Answer these from the apartment-hunting thread below:
(a) Which month will Jason H's first month in the apartment be?
(b) How much time does MACSPECTRUM say is left to go?
(c) What three qualities did CN find in the apartment they took?

- **Text segment**:
= = = = =
# Apartment Hunting, When is too soon? Any tips?



## Jason H (Feb 1, 2004)

Hi Folks.

I'm going to be moving out of my current residence and into my first apartment with one of my friends. My first month is going to be May, is it too soon to phone places now? This is my first place, any tips?

Thanks!


----------



## MACSPECTRUM (Oct 31, 2002)

never too soon and sooner you start, the better chance of getting what you want at a better price

only 2.5 months to go
you need to book movers and may need to fix place up, etc.


----------



## Jason H (Feb 1, 2004)

So I have the Macspectrum approval to go and start calling places?

Perfect!


----------



## CN (Sep 3, 2004)

I already scooped up my apartment for May...was expecting to have to look a bit longer (thats why I started early) but I found something satisfactory (good location, good price, and quite clean) so I figured I might as well take it.

Can't wait to move out of res and into my first apartment (ever!). Exciting stuff  .

Good luck with the search! Never hurts to start early...if you find what you want, just go for it. If not, keep looking!


----------



## monokitty (Jan 26, 2002)

CN said:


> I already scooped up my apartment for May...was expecting to have to look a bit longer (thats why I started early) but I found something satisfactory (good location, good price, and quite clean) so I figured I might as well take it.
= = = = =
- **Data for analysis**:
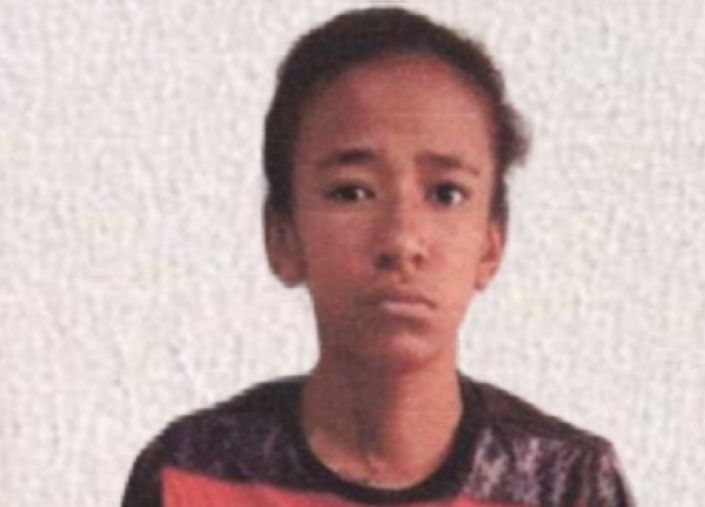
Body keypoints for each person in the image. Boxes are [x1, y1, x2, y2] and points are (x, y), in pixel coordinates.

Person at [121, 7, 635, 507]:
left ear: (491, 244)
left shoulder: (566, 483)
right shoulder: (191, 473)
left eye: (446, 193)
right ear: (282, 236)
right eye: (351, 192)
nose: (401, 241)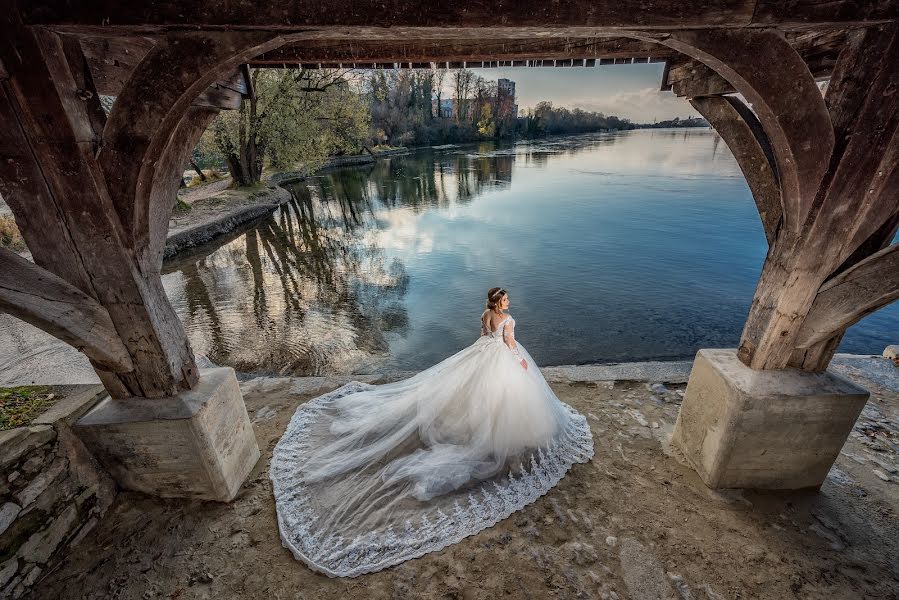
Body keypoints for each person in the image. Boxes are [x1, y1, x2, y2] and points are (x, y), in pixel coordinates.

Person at [270, 287, 594, 577]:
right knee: (505, 398)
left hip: (481, 357)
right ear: (500, 303)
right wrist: (522, 364)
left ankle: (474, 423)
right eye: (506, 299)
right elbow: (509, 346)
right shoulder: (508, 321)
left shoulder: (485, 315)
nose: (509, 302)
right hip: (501, 360)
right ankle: (499, 433)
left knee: (472, 395)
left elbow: (482, 337)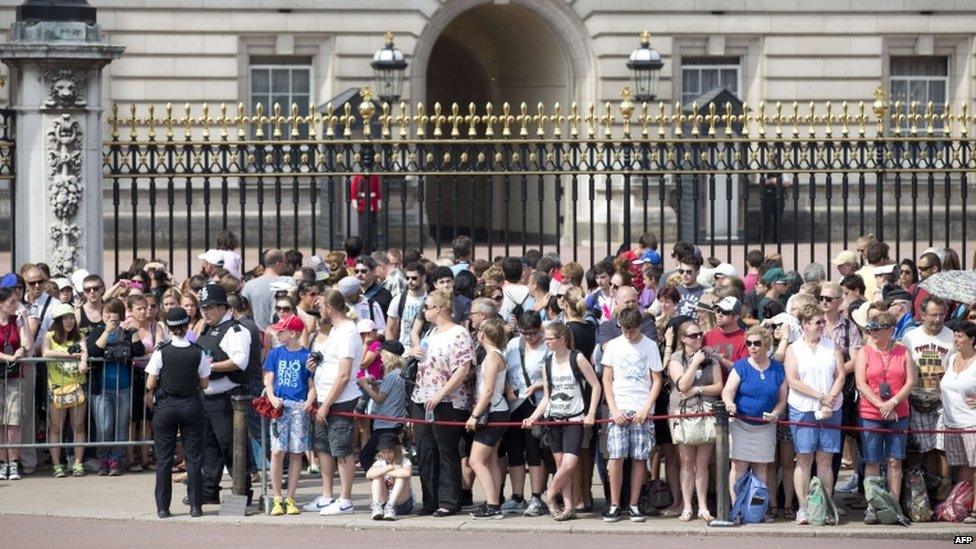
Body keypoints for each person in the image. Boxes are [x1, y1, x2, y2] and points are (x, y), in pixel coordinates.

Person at [523, 321, 601, 521]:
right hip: (553, 419)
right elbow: (547, 397)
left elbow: (596, 385)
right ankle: (568, 506)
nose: (546, 342)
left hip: (574, 418)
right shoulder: (547, 363)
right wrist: (532, 417)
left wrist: (591, 412)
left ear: (561, 339)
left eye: (549, 339)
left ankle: (548, 495)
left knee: (569, 464)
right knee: (560, 465)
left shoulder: (577, 358)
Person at [408, 289, 473, 517]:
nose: (423, 311)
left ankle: (449, 500)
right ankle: (430, 499)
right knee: (425, 451)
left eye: (427, 307)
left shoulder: (459, 333)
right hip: (422, 397)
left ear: (438, 309)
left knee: (447, 451)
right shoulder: (431, 332)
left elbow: (463, 369)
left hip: (447, 401)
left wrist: (440, 394)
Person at [784, 304, 845, 525]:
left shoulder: (833, 346)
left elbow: (840, 375)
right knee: (803, 458)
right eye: (817, 322)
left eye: (822, 322)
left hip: (831, 409)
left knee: (825, 459)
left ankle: (826, 506)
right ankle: (803, 509)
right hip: (802, 408)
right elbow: (793, 380)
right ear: (804, 325)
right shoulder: (793, 349)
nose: (821, 325)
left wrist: (831, 398)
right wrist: (821, 396)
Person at [601, 306, 664, 523]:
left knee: (640, 457)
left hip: (641, 408)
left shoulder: (650, 346)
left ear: (640, 327)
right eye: (626, 331)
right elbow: (607, 380)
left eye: (633, 331)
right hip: (619, 406)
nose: (629, 335)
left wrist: (646, 407)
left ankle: (634, 504)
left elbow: (657, 380)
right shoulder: (614, 346)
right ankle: (615, 505)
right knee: (616, 457)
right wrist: (614, 408)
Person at [145, 308, 210, 519]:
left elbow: (150, 382)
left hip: (166, 406)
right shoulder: (198, 351)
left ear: (169, 326)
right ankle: (195, 507)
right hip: (191, 404)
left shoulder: (161, 351)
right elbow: (205, 383)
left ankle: (163, 508)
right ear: (188, 324)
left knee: (164, 460)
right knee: (194, 459)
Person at [855, 312, 916, 524]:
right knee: (872, 461)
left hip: (898, 411)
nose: (872, 333)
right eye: (870, 329)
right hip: (871, 412)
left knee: (894, 460)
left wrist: (893, 402)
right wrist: (882, 404)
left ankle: (893, 505)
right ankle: (873, 506)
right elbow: (861, 383)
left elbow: (910, 381)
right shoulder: (865, 351)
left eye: (877, 329)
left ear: (890, 330)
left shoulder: (903, 352)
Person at [306, 289, 363, 516]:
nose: (319, 311)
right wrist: (315, 365)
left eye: (320, 306)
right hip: (323, 397)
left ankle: (345, 499)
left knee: (342, 448)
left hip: (340, 400)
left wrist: (327, 404)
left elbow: (344, 374)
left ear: (329, 308)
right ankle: (327, 495)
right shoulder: (335, 331)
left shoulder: (348, 332)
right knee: (323, 447)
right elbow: (330, 363)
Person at [194, 284, 252, 505]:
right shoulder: (207, 329)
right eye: (203, 308)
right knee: (209, 448)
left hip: (228, 400)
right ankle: (209, 492)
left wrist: (209, 368)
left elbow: (239, 362)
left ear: (222, 307)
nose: (205, 312)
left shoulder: (235, 330)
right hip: (207, 398)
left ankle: (240, 497)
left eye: (209, 308)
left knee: (232, 449)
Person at [722, 325, 787, 506]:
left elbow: (783, 399)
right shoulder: (741, 366)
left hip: (765, 426)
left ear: (766, 345)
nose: (752, 347)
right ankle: (737, 507)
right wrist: (729, 403)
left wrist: (775, 413)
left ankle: (758, 509)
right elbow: (728, 389)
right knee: (739, 465)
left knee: (761, 467)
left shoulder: (778, 368)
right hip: (741, 423)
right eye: (749, 343)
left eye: (757, 343)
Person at [667, 320, 722, 522]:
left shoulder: (711, 357)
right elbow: (682, 384)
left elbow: (718, 386)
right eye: (693, 335)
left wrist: (699, 389)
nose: (698, 338)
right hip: (682, 413)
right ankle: (687, 506)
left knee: (703, 463)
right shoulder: (676, 357)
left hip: (705, 411)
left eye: (700, 334)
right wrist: (695, 363)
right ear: (682, 339)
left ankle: (703, 506)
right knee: (687, 462)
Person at [262, 314, 314, 517]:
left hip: (299, 407)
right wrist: (272, 396)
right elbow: (268, 379)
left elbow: (311, 384)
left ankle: (290, 497)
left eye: (281, 330)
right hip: (281, 406)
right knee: (277, 451)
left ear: (292, 333)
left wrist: (310, 401)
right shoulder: (275, 354)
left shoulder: (306, 356)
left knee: (296, 453)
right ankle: (277, 497)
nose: (277, 332)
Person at [87, 298, 146, 476]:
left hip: (124, 387)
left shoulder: (126, 332)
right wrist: (106, 332)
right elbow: (94, 351)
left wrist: (134, 331)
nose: (110, 317)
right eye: (106, 314)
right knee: (104, 426)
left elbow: (139, 351)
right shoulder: (97, 331)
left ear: (120, 316)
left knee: (121, 426)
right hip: (102, 389)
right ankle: (103, 458)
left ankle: (115, 460)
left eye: (113, 315)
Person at [501, 310, 549, 516]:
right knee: (514, 449)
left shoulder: (547, 348)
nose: (529, 337)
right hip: (515, 403)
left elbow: (553, 375)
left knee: (534, 450)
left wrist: (538, 386)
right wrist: (507, 386)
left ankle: (537, 496)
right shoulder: (513, 345)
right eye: (525, 333)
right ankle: (518, 496)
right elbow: (501, 369)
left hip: (536, 403)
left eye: (533, 333)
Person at [901, 296, 953, 481]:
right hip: (916, 399)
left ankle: (944, 491)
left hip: (942, 400)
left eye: (941, 315)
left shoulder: (952, 337)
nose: (938, 319)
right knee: (921, 448)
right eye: (933, 315)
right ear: (922, 315)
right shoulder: (910, 337)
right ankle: (923, 491)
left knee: (942, 448)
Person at [464, 317, 510, 519]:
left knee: (476, 461)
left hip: (493, 412)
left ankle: (493, 505)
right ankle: (494, 502)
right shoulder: (496, 355)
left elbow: (489, 390)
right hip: (496, 411)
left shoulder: (492, 357)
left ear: (484, 334)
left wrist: (474, 415)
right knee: (491, 460)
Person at [41, 303, 89, 478]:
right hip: (57, 388)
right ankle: (57, 465)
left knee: (78, 426)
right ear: (58, 320)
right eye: (65, 318)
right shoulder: (50, 336)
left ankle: (77, 463)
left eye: (71, 317)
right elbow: (45, 353)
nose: (69, 321)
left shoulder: (80, 335)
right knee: (55, 428)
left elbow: (84, 352)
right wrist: (70, 355)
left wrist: (83, 361)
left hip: (77, 386)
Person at [941, 321, 976, 524]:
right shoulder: (951, 358)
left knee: (975, 467)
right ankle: (961, 505)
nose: (956, 339)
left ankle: (975, 510)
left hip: (972, 423)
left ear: (972, 339)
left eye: (960, 336)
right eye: (954, 335)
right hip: (952, 422)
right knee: (962, 466)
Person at [357, 340, 407, 471]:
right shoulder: (398, 374)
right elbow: (385, 395)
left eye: (383, 355)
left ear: (390, 356)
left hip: (387, 424)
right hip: (391, 422)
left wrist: (365, 385)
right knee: (387, 457)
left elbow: (379, 399)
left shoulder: (392, 376)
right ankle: (386, 482)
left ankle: (382, 482)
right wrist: (374, 385)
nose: (381, 358)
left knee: (366, 456)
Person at [0, 286, 28, 480]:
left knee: (14, 423)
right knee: (0, 423)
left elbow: (26, 345)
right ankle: (2, 463)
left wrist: (24, 320)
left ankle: (14, 462)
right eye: (12, 302)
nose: (15, 305)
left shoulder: (15, 321)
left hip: (14, 377)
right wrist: (8, 356)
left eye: (16, 301)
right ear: (1, 304)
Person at [366, 432, 414, 521]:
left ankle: (390, 506)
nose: (387, 455)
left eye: (390, 451)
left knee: (400, 477)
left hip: (402, 503)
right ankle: (377, 505)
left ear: (396, 450)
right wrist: (389, 468)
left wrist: (390, 472)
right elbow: (368, 474)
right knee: (376, 476)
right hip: (385, 499)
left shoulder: (405, 461)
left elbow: (407, 473)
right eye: (384, 452)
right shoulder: (380, 462)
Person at [241, 249, 287, 330]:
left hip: (258, 333)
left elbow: (244, 308)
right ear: (278, 263)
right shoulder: (288, 282)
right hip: (283, 332)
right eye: (284, 262)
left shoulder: (249, 285)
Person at [385, 262, 426, 350]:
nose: (410, 281)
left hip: (424, 350)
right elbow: (389, 329)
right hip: (404, 351)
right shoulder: (398, 299)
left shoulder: (430, 299)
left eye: (414, 278)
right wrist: (393, 351)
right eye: (407, 278)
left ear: (423, 278)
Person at [703, 296, 748, 374]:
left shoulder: (745, 339)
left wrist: (719, 358)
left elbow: (743, 370)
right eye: (718, 310)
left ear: (736, 317)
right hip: (710, 384)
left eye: (725, 312)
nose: (719, 314)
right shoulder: (707, 336)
= = = = =
- **Exercise output**:
(a) May
(b) Only 2.5 months
(c) A good location, a good price, and being quite clean